A expectativa do PIB brasileiro para este ano decresce, em linha de queda sem interrupção, sempre abaixo de 1%. O emprego na indústria registrou um retrocesso de 0,7% em julho e no ano já acumula perda de 2,6%. As montadoras de veículos vêm reduzindo sua produção de maneira contínua. A Nissan suspendeu temporariamente o contrato de trabalho de 279 funcionários. Outras foram mais longe: a Peugeot-Citröen, suspendeu o contrato de 650 empregados e a General Motors de 930 da sua fábrica em São José dos Campos-SP. O setor de caminhões foi o que mais sofreu com as medidas idênticas em agosto, que atingiu as fábricas da MAN, Mercedes-Benz, Ford, Iveco e Volkswagen.
Na quarta-feira passada, o Ibovespa encerrou com queda de 0,81%, acumulando perdas de 5,97% nos últimos seis pregões e o dólar fechou em alta; em três dias a moeda norte-americana acumulou ganhos de 2,10% ante o real. Em agosto passado, a inadimplência do consumidor registrou uma variação de 17,2%, se comparada com o mesmo mês de 2013, e 2,5% acumulada no ano. Esse último fato indica um desaquecimento do modelo de incentivo ao consumo, adotado nos governos Lula e Dilma.
A Moody's, uma agencia de classificação de rating, revisou a perspectiva do Brasil de estável para negativa e para baixo a nota de crédito do BNDES, Caixa Econômica, Banco do Brasil, Bradesco, Itaú, Santander e HSBC. A causa dessa atitude da Moody's, entre outras, talvez tenha sido os abalos sentidos pelo chamado tripé macroeconômicos: a flutuação cambial, as taxas de juros e a meta anual de superávit “primário” (uma espécie de poupança para pagar os juros da dívida pública) que sofrem interferência conforme seja o interesse momentâneo; a nova matriz de flexibilização econômica do governo Dilma.

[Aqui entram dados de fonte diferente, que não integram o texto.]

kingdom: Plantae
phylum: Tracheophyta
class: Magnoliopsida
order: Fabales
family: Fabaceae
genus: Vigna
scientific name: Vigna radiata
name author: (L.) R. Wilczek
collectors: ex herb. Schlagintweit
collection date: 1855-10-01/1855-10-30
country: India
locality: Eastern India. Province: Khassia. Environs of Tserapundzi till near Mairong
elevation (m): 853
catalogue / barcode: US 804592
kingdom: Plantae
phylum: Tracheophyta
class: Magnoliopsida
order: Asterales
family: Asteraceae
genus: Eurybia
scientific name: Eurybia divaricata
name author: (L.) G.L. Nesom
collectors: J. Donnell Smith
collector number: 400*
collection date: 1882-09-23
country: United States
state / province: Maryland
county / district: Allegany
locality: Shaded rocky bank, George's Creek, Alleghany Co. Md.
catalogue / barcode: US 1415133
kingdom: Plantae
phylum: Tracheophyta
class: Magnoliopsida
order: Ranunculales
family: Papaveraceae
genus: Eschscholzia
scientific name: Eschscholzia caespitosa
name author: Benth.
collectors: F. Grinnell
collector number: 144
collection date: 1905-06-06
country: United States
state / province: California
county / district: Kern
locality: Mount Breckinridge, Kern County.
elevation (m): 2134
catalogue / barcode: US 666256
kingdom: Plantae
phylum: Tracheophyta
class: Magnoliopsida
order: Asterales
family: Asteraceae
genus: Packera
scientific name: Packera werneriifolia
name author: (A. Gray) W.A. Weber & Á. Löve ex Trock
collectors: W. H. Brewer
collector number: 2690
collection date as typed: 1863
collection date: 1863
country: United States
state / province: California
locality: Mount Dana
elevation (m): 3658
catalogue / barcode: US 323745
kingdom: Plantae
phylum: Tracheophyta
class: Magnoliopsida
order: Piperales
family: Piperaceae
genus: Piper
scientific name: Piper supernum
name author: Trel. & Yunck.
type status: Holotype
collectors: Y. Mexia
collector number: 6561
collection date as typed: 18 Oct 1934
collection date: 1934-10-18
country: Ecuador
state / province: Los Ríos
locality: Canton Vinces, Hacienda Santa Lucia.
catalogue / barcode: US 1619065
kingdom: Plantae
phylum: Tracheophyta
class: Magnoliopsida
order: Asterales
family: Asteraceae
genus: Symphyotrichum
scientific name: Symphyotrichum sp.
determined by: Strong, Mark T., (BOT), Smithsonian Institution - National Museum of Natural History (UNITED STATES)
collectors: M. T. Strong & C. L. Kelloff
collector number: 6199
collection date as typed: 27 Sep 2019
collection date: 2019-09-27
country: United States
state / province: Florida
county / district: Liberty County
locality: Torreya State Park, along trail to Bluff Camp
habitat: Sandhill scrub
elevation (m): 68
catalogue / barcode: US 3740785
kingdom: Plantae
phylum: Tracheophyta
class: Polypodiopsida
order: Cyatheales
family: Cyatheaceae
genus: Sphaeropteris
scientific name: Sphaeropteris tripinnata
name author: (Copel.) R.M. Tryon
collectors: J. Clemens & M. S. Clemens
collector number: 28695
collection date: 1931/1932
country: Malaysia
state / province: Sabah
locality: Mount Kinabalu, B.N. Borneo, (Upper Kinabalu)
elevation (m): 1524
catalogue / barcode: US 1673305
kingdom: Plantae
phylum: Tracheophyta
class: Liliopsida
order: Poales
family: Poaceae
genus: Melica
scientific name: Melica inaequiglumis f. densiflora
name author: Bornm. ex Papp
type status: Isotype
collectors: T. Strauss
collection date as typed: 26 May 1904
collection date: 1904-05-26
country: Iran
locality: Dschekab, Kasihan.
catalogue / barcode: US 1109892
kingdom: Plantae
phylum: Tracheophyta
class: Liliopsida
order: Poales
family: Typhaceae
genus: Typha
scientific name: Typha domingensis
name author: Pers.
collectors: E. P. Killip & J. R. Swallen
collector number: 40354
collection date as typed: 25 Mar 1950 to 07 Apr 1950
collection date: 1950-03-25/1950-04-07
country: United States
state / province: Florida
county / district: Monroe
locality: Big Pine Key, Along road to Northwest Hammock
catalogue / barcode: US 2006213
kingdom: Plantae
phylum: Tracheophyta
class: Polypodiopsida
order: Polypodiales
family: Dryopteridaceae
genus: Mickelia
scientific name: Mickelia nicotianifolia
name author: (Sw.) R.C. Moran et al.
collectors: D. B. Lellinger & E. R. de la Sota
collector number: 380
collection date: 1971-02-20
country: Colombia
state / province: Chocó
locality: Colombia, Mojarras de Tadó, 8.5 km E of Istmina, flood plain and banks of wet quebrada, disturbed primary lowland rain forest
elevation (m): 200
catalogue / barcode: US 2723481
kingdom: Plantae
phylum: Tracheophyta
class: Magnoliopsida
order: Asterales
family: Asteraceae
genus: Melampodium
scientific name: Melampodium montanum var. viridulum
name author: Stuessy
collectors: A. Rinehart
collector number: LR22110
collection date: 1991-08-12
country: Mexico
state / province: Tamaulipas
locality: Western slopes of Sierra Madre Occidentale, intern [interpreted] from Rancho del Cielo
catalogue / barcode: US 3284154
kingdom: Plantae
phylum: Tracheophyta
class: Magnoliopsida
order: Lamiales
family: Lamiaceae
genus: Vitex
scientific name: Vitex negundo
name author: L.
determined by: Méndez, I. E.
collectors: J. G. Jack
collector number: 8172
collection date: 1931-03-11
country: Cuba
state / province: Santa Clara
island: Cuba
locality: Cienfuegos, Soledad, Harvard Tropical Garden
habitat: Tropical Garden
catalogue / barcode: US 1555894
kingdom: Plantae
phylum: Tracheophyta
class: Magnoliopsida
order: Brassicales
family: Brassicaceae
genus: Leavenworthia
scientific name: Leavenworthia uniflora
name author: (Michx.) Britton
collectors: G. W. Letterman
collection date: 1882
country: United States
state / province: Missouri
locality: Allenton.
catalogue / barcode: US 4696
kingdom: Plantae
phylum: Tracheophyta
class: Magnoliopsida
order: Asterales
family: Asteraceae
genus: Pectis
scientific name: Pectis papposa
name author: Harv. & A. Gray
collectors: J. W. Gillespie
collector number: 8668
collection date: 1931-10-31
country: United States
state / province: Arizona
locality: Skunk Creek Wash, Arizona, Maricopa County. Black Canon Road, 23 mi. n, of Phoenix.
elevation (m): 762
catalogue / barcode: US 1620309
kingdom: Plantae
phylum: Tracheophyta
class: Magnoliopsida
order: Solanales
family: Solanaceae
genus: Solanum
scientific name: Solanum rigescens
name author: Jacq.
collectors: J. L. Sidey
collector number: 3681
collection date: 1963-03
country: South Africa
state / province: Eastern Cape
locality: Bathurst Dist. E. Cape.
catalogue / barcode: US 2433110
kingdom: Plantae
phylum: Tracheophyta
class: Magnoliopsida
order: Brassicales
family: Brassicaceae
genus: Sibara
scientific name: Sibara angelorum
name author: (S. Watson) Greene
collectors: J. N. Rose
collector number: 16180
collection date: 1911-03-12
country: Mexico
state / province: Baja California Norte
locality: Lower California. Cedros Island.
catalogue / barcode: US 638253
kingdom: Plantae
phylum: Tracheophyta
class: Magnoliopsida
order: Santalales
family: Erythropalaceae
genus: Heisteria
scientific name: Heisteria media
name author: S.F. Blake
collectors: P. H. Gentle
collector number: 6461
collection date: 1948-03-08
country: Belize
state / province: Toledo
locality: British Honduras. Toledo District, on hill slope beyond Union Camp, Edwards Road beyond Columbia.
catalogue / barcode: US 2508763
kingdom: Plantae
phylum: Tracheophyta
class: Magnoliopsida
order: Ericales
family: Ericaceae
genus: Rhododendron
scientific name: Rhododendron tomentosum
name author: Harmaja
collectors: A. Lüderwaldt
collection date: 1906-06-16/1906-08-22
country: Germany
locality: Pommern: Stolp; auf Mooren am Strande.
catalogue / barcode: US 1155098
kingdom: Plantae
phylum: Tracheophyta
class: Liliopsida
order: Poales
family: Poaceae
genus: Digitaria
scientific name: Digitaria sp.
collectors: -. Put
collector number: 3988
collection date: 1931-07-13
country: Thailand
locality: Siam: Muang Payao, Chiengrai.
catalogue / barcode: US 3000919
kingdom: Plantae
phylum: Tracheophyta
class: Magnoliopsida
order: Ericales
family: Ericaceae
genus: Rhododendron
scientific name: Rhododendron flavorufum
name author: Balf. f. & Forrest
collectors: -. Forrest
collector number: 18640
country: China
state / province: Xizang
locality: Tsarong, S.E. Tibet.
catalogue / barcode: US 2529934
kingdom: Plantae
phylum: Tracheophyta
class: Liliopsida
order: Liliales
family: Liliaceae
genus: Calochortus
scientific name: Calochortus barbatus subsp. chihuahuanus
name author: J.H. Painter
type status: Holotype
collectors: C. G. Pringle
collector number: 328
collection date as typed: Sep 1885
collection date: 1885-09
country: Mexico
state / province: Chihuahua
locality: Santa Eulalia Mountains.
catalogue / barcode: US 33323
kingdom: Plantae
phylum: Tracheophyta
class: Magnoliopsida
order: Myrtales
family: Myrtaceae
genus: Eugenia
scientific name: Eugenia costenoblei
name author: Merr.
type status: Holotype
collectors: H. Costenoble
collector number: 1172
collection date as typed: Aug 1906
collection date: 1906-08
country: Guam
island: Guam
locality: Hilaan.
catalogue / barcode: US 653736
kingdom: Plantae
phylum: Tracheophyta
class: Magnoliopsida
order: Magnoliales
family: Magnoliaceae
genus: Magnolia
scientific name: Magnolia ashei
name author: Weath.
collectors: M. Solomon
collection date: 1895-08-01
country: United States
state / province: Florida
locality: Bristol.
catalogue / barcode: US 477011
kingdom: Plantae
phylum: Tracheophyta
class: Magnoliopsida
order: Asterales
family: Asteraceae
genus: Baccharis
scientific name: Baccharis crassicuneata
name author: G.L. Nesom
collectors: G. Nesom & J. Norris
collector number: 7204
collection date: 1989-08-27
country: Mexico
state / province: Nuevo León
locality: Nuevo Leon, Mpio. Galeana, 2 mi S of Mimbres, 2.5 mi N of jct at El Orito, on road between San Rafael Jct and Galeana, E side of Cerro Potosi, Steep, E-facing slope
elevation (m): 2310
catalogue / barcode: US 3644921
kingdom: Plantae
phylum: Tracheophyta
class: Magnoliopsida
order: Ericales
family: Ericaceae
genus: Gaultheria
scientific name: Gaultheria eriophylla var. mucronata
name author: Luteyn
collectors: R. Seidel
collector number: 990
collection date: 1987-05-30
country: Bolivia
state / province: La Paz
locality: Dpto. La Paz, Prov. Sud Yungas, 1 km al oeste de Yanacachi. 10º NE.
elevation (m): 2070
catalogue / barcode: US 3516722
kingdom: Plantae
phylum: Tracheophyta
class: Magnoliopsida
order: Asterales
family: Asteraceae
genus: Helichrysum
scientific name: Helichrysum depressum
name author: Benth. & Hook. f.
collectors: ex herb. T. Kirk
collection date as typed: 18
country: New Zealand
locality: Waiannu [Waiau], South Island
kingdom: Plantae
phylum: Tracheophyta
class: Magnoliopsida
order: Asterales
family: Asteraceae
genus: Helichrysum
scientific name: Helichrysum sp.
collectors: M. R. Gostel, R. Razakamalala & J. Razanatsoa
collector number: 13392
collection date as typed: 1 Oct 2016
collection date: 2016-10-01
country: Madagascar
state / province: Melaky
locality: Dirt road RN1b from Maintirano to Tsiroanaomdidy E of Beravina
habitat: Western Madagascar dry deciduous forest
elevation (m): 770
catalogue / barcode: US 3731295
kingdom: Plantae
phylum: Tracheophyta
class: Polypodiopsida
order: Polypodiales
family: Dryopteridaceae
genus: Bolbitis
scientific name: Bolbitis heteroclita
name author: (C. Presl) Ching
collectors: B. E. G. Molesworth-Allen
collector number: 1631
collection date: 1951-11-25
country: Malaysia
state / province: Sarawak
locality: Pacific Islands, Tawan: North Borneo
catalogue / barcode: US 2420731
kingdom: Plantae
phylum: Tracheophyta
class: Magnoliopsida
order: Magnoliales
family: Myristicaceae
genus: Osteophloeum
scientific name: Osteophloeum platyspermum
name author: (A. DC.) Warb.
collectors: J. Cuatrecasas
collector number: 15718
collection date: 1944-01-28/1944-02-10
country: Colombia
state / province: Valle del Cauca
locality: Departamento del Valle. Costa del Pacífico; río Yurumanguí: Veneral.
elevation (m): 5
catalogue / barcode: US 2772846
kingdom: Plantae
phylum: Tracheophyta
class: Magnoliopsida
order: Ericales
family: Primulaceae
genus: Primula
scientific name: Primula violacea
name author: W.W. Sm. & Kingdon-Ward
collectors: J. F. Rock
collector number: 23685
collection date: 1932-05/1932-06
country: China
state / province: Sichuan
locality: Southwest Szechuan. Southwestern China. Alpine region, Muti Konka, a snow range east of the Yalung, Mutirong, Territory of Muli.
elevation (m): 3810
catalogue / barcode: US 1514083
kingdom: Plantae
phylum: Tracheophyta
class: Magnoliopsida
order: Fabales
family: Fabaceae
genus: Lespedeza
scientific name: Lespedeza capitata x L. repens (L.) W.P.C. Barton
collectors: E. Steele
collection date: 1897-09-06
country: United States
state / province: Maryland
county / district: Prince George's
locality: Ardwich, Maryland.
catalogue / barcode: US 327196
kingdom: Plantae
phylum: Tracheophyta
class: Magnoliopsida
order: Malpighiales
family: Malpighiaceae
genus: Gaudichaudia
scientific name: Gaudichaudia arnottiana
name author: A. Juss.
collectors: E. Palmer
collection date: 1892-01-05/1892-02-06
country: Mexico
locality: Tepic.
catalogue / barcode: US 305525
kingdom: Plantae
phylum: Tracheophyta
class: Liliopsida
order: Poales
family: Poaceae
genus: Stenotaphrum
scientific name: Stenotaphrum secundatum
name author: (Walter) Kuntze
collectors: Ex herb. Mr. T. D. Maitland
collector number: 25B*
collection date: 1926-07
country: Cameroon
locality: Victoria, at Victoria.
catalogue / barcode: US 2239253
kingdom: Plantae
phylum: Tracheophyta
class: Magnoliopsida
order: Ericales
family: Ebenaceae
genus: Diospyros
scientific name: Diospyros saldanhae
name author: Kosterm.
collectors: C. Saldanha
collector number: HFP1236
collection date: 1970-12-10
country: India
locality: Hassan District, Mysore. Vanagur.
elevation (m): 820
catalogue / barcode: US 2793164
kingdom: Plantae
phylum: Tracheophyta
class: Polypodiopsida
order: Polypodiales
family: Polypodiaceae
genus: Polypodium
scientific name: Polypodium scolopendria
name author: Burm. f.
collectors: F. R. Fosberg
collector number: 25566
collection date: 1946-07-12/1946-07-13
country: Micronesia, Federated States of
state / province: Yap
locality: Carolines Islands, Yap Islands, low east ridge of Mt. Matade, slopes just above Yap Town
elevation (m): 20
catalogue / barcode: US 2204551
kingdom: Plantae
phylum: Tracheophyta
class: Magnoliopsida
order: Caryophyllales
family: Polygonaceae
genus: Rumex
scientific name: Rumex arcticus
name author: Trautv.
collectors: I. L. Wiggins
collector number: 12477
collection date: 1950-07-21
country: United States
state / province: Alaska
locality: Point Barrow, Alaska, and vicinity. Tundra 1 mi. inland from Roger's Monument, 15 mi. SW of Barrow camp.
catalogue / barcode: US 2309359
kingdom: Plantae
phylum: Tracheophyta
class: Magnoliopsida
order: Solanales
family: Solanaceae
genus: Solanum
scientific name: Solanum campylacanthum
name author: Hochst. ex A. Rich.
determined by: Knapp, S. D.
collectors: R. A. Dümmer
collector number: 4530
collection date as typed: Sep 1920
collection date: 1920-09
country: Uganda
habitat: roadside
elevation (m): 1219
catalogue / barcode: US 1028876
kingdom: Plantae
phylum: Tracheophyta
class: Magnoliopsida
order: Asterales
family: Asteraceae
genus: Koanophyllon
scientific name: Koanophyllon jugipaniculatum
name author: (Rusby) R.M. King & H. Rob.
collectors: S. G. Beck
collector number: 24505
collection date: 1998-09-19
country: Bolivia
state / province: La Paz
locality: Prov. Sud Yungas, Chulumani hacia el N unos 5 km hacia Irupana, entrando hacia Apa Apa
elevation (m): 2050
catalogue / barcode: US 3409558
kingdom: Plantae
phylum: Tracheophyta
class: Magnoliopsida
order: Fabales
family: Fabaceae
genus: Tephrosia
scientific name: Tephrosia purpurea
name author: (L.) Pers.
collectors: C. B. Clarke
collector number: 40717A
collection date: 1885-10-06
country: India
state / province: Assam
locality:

Todos esses acontecimentos incutiram nas pessoas, principalmente nos empresários, a incerteza do crescimento e, mais preocupante ainda, a certeza da estagnação econômica. E o estado de espírito é um componente determinante, essencial mesmo, para o desenvolvimento. Consequência: menos investimento, menos emprego, menos consumo.
E para terminar quase como começamos: em agosto, a produção nacional de cerveja registrou a segunda queda consecutiva, com recuo de 7,7%.
Tribuna do Norte. Natal, 14 set. 2014.